The use of race as a wedge is the latest tactic for those reactionaries, who see an opportunity to cultivate support among black Americans, especially churchgoers with a conservative streak on social issues. While anti-abortionists have long derided Margaret Sanger, considered the mother of modern family planning, for her support of eugenics, their campaign to portray Planned Parenthood as a hotbed of bigots is a more recent development. Hunter, an enthusiastic purveyor of wrongheaded conspiracy theories (he says President Obama is "an Arab"), insists that Sanger started her birth control campaign in order "to wipe out the black race."

Hunter and his followers have hoisted their flag on a data point they believe points to their hidden truth: The abortion rate for black American women is almost five times that for white women, according to the Alan Guttmacher Institute, a nonprofit that advocates for reproductive health.

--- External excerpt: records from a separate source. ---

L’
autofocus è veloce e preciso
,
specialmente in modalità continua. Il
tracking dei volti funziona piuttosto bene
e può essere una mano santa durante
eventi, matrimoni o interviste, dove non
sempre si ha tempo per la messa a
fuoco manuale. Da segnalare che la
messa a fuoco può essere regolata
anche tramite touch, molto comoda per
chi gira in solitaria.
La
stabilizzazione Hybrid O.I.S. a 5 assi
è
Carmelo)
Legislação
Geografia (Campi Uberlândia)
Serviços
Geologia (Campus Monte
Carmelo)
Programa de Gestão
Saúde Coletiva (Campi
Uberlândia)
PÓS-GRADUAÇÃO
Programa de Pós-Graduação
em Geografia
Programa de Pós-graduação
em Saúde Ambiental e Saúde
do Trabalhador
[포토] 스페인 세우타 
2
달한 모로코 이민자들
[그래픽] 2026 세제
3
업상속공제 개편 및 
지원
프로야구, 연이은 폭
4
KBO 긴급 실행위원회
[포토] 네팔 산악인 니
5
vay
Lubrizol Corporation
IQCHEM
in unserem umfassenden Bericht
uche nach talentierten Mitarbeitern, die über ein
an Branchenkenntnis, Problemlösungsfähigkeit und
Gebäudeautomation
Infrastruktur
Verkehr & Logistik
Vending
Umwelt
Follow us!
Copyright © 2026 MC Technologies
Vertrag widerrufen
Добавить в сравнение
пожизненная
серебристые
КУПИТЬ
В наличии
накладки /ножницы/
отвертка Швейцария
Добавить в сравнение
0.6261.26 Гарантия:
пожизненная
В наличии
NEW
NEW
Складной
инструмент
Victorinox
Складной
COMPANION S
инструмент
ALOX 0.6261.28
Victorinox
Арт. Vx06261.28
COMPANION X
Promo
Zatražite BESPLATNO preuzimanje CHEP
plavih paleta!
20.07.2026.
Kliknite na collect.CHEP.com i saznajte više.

About 37 percent of abortions are obtained by black women, although they account for less than 7 percent of the population.

A conspiracy? Genocide? A secret plan hiding in plain sight?

Hardly. The higher abortion rate among black women is a logical -- if desperate -- answer to an unplanned pregnancy and meager resources. Since black women tend to be poorer than white women, they are less likely to have the benefit of regular health care and the contraceptive information and services it confers. Trapped in miserable circumstances, many black women who find themselves facing an unplanned pregnancy choose abortion.

Oddly, the most vociferous critics of Planned Parenthood are also the least likely to support plans and proposals that might actually lower the abortion rate -- among black women as well as among white and brown women. Take contraceptive use, which (you might be surprised to know) Planned Parenthood vigorously supports. Contraception accounts for about 35 percent of its services; abortion only about 3 percent.

If birth control pills and devices were cheaper and more widely available, more women would use them. Unplanned pregnancies would drop. The abortion rate would decline. But conservatives like Hunter have no use for family planning, period.

And what if more poor black women chose not to terminate their pregnancies? What if more desperate women without health insurance or decent housing or reliable employment decided to rely on the tender mercies of the social safety net for their newborns? Would they find conservatives in Congress rushing to shore up funding for housing assistance, food subsidies and health care for the indigent?

Well, this is where things get really strange: The more vociferous a critic of reproductive rights, the less likely the politician is to support Head Start or Medicaid or WIC, which provides milk and other nutritional assistance to poor pregnant women. They love those fetuses in utero. After that, not so much.

It's a strange love, to say the least.